= List of equipment of the Algerian Land Forces =

This is a list of the equipment currently used by the Algerian Land Forces. It also contains equipment used by the Territorial Air Defence Forces, which is a separate service branch of the Algerian People's National Army tasked with the protection of the country's airspace. Most of the equipment of the land forces of Algeria is provided by Russia and China.

§ Given records
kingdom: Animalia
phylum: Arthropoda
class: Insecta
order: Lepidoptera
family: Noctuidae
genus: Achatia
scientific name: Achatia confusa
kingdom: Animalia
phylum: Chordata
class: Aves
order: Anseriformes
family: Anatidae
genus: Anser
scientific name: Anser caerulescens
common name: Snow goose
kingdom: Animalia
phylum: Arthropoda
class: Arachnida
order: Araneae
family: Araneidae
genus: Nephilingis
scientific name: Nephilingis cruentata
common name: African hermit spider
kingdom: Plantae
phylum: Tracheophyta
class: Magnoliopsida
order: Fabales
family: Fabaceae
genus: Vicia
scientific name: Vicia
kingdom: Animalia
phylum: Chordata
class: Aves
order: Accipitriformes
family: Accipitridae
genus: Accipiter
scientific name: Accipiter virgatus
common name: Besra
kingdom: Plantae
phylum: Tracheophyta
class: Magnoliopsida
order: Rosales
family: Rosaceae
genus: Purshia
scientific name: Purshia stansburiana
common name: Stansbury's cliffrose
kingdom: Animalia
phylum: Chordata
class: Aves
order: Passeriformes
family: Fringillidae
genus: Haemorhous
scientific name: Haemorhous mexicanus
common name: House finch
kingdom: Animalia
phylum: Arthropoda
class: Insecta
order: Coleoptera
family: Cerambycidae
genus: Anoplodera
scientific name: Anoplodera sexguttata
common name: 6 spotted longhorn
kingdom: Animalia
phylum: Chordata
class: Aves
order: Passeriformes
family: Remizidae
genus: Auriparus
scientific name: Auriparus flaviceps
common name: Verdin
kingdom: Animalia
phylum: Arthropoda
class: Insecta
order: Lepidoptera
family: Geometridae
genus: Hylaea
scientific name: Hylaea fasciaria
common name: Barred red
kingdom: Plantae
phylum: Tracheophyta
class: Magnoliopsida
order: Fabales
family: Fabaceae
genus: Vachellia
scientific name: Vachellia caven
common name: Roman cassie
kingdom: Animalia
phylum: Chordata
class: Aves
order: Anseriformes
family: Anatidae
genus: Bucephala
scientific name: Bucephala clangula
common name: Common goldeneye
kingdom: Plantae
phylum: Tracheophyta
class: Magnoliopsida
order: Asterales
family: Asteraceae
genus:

§ Problem set
1: According to the list of Algerian Land Forces equipment, which countries provide most of the land forces' equipment?
2: Quote the part of the records that opens with the line containing "scientific name: Anoplodera sexguttata" and closes with the last line of the records, including both of those lines.
The records are unrelated to the text.

§ Expected outputs
1: Russia and China.

2:
scientific name: Anoplodera sexguttata
common name: 6 spotted longhorn
kingdom: Animalia
phylum: Chordata
class: Aves
order: Passeriformes
family: Remizidae
genus: Auriparus
scientific name: Auriparus flaviceps
common name: Verdin
kingdom: Animalia
phylum: Arthropoda
class: Insecta
order: Lepidoptera
family: Geometridae
genus: Hylaea
scientific name: Hylaea fasciaria
common name: Barred red
kingdom: Plantae
phylum: Tracheophyta
class: Magnoliopsida
order: Fabales
family: Fabaceae
genus: Vachellia
scientific name: Vachellia caven
common name: Roman cassie
kingdom: Animalia
phylum: Chordata
class: Aves
order: Anseriformes
family: Anatidae
genus: Bucephala
scientific name: Bucephala clangula
common name: Common goldeneye
kingdom: Plantae
phylum: Tracheophyta
class: Magnoliopsida
order: Asterales
family: Asteraceae
genus:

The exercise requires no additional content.